The University is committed to:
- Ensuring that the teaching and counselling of undergraduates is a normal obligation of every member of the faculty;
- Ensuring that professorial staff draw on their research to enrich their teaching;
- Continuing to welcome, and serve the needs of, qualified students, both full- and part-time, from Metropolitan Toronto and the Province of Ontario and elsewhere;
- Providing for breadth and depth in all undergraduate programs.
Graduate Education
The quality of graduate education and the quality of research are closely linked in this as in any university. The University of Toronto's determination to remain a major research institution is therefore in itself a commitment to high quality graduate teaching.

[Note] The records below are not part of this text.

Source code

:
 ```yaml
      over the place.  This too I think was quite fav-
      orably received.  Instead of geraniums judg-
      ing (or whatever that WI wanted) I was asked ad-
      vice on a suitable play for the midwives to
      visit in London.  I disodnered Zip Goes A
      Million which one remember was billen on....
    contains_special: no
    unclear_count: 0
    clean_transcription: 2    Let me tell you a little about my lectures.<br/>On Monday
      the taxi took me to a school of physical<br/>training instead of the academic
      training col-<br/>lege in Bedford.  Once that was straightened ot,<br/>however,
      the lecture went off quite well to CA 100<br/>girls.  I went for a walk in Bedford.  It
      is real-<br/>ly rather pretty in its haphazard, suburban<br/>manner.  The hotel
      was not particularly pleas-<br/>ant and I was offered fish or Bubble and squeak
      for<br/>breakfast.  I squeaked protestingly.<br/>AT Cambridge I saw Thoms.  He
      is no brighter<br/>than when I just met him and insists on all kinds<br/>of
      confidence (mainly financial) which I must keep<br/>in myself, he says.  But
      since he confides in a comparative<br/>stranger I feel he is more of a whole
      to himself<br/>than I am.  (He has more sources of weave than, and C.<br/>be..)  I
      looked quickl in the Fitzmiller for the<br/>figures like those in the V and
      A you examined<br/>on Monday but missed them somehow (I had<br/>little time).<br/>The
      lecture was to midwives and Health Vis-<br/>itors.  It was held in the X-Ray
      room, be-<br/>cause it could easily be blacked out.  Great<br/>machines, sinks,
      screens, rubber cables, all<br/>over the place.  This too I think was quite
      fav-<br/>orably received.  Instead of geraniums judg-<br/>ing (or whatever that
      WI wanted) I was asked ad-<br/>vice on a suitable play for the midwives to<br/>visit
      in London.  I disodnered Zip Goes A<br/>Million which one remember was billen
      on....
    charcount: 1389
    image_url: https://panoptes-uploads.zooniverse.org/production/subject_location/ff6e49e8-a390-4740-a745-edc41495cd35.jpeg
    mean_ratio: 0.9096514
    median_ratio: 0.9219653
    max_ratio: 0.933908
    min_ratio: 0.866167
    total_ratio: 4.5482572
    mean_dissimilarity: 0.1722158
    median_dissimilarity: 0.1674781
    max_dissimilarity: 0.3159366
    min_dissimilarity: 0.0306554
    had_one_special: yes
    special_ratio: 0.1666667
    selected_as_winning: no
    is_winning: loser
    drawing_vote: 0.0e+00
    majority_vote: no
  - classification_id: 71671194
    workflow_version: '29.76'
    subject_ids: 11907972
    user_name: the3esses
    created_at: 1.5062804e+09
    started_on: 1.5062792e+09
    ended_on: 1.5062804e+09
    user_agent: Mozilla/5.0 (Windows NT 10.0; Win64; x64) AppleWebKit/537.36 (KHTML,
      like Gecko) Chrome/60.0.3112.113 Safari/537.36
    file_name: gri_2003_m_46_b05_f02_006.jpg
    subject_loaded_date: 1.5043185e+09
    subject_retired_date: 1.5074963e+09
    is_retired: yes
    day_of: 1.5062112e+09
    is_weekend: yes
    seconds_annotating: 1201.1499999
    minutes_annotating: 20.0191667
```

Additionally, the University is committed to:
- Ensuring the provision of a broad range of graduate programs;
- Ensuring that high standards of scholarship are maintained in all graduate programs by submitting them regularly to international peer review, and strengthening or discontinuing any found wanting;
- Increasing its ability to provide adequate financial support for graduate students.
Life-long Learning
The University wishes to encourage learning as a life-long activity, and is committed to:
- Providing to persons in professional practice and to members of the community at large opportunities to study and to use its facilities;
- Helping other institutions, professional organizations and learned societies through the provision of facilities and expertise.
The University Community
The University of Toronto believes that it best serves Canada and the wider world by pursuing to the limit of its abilities its fundamental mandates of research and teaching in the spirit of academic freedom. In seeking to achieve the above objectives, the University of Toronto is committed to four principles:
- Respect for intellectual integrity, freedom of enquiry and rational discussion;
- Promotion of equity and justice within the University and recognition of the diversity of the University community.
- A collegial form of governance;
- Fiscal responsibility and accountability.
The University values its graduates as life-long members of the University community who make significant contributions to its on-going life and reputation.
The University recognizes that in the foreseeable future the majority of its funding will come from public sources, and thanks the people of Ontario and of Canada for this support. The University also recognizes that the fulfillment of its mission requires an increase in the level of funding, public and private, and will work to bring this about.